<<<<

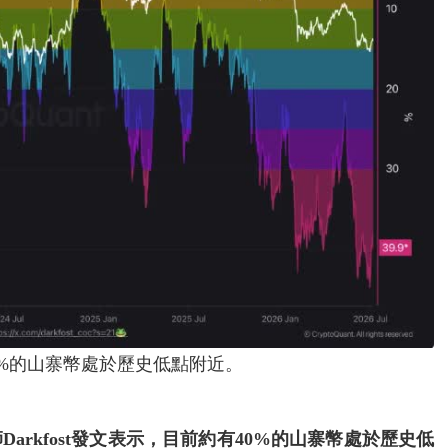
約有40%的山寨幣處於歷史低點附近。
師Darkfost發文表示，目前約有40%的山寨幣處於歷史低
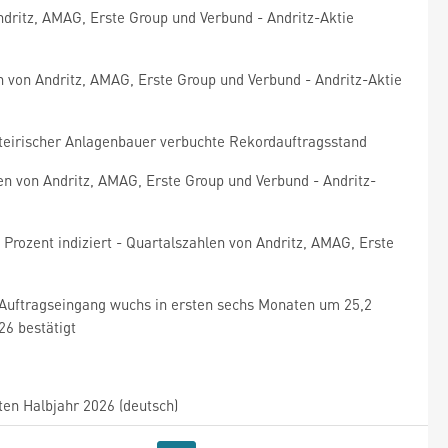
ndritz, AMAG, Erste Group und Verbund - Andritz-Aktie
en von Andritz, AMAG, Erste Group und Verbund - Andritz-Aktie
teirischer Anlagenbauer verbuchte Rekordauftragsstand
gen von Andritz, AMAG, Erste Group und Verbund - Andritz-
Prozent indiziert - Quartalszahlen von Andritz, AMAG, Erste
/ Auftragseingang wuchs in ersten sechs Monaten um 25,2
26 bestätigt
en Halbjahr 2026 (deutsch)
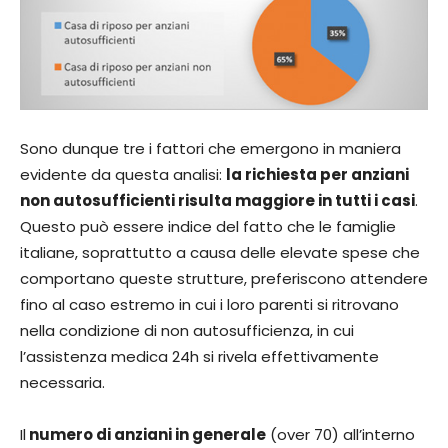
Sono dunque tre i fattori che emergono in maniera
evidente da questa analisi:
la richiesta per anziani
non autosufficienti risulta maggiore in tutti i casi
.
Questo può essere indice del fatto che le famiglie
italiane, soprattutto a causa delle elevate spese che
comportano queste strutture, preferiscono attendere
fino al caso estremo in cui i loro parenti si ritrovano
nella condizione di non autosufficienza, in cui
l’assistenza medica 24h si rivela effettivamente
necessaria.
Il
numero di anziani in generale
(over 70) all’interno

>>>>

§ **TASK OBJECTIVE**: Repeat everything from the beginning of the data down to the line containing "師Darkfost發文表示，目前約有40%的山寨幣處於歷史低", leaving the pictures out of your answer.

§ **TASK RESPONSE**:
約有40%的山寨幣處於歷史低點附近。
師Darkfost發文表示，目前約有40%的山寨幣處於歷史低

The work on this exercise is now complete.